A l’absence totale des procès au Tribunal de Grande Instance de Mobaye, les violences basées sur le genre (VBG) montent en puissance dans la Sous-Préfecture de Mobaye, Chef-lieu de la Basse-Kotto. L’appareil judiciaire reste faible et n’arrive pas à freiner ces genres de violence.

Des viols en passant par les agressions physiques et les accusations à la sorcellerie, la population de Mobaye ainsi que celles des autres sous-préfectures de la Basse-Kotto continuent à en faire les frais et les bourreaux jouissent d’une impunité totale.

La Lutte contre toute forme de VBG pose problème à Mobaye. Non loin de cela, la semaine dernière au Village Ndia-Kpote dans la Commune de Mobaye; un beau-père d’une demoiselle dont nous taisons le nom a autorisé à ses enfants de passer à tabacs cette dernière car, il l’accuse des pratiques de sorcellerie sur son enfant.

Il a dit fermement à ses enfants d’aller « tabasser à mort » sa belle-fille et s’il arrive que la gendarmerie mette la main sur ceux, il ira « les libérer » en payant les amandes. Selon les informations de l’Oubangui Médias, ce père se vante même d’être un ancien « prisonnier chevronné ».

Chose qui n’a pas tardé à se réaliser. La jeune femme de 24 ans, mère de 3 enfants, enceinte de six mois a témoigné sa mésaventure à l’Oubangui Médias. « Après notre retour avec mon mari de la colonie de pêche, les gens sont venus nous visiter comme à la coutumier. A défaut de l’eau potable dans la ville, je suis allée à bord du fleuve pour prendre de l’eau. Quand je suis arrivée et en montant dans la pirogue, j’aperçois mes deux belles-sœurs qui montaient dans une pirogue en ma direction. Elles ont commencé à me bastonner sans raison. J’ai été torturée et deux hommes sont venus à ma rescousse. Ils m’ont conduit à l’hôpital car j’étais blessée. C’est à l’hôpital que j’ai été soignée. J’ai loupée la mort ».

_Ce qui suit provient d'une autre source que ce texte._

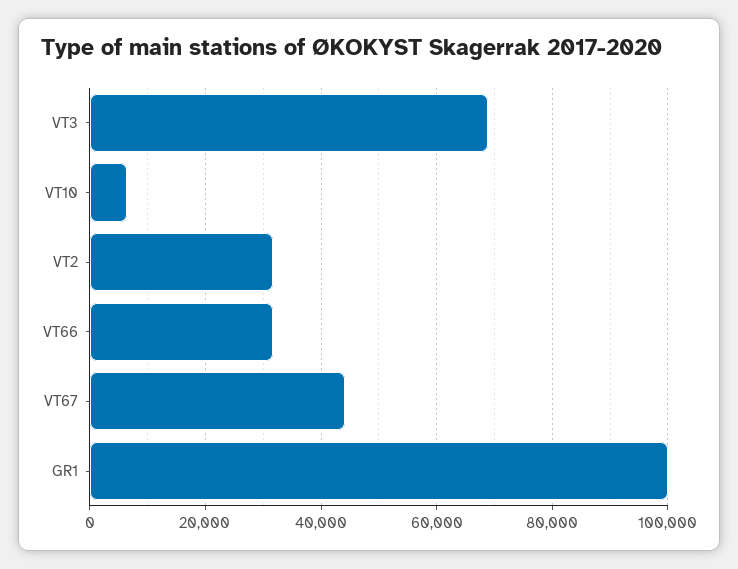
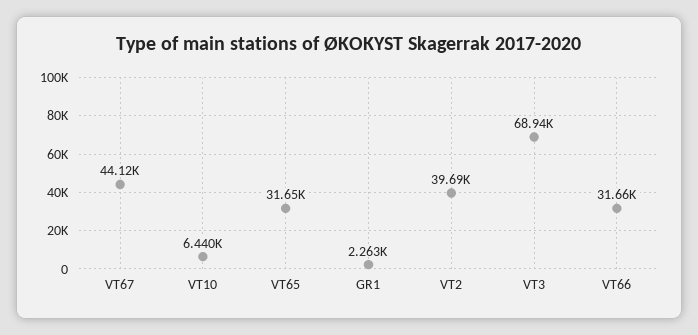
VT2: 32000 -> 39690
GR1: 100000 -> 2263
VT65: none -> 31650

Les deux agresseurs ont été finalement conduits à la gendarmerie après les actes posés. Comme avait promis leur papa, les deux filles ont été purement et simplement libérées. Un fait qui a suscité la colère et interrogations au sein de la population et des organisations nationales de protection des droits humains dans la sous-préfecture de Mobaye.

Dans cette localité, même des autorités administratives, les forces de l’ordre, les forces internationales sont accusées soit de viols, soit des violations graves des droits de l’Homme. En rappel, l’ONU avait rapatrié les troupes gabonaises de la ville, après des cas avérés des viols sexuels et autres abus sexuels sur les femmes et les mineurs.

Aussi, le lundi dernier, Oubangui Médias a enregistré un cas au village Kpekere, situé à 2 Km de Monfounga où un homme à roué des coups sa femme. Finalement, cette dame a succombé.

Si les agressions physiques sont monnaie courante dans la région, les viols sur mineurs n’en demeure pas moins. La justice n’arrive pas à porter son grand boubou pour stopper ce fléau dans la préfecture de la Basse-Kotto. Le mal est que nombreuses sont des autorités qui seraient aussi mouillées dans certaines pratiques des VGB. Personne n’a souhaité se prononcer sur les cas relatés par l’Oubangui Médias.

Les acteurs de défense des droits de l’Homme et les partenaires sont sollicités pour mener des sensibilisations afin de freiner la montée des cas des VBG. Aussi, des assistances juridiques et psychosociales sont nécessaires pour les victimes des VBG à Mobaye. Ce qui en manque cruellement.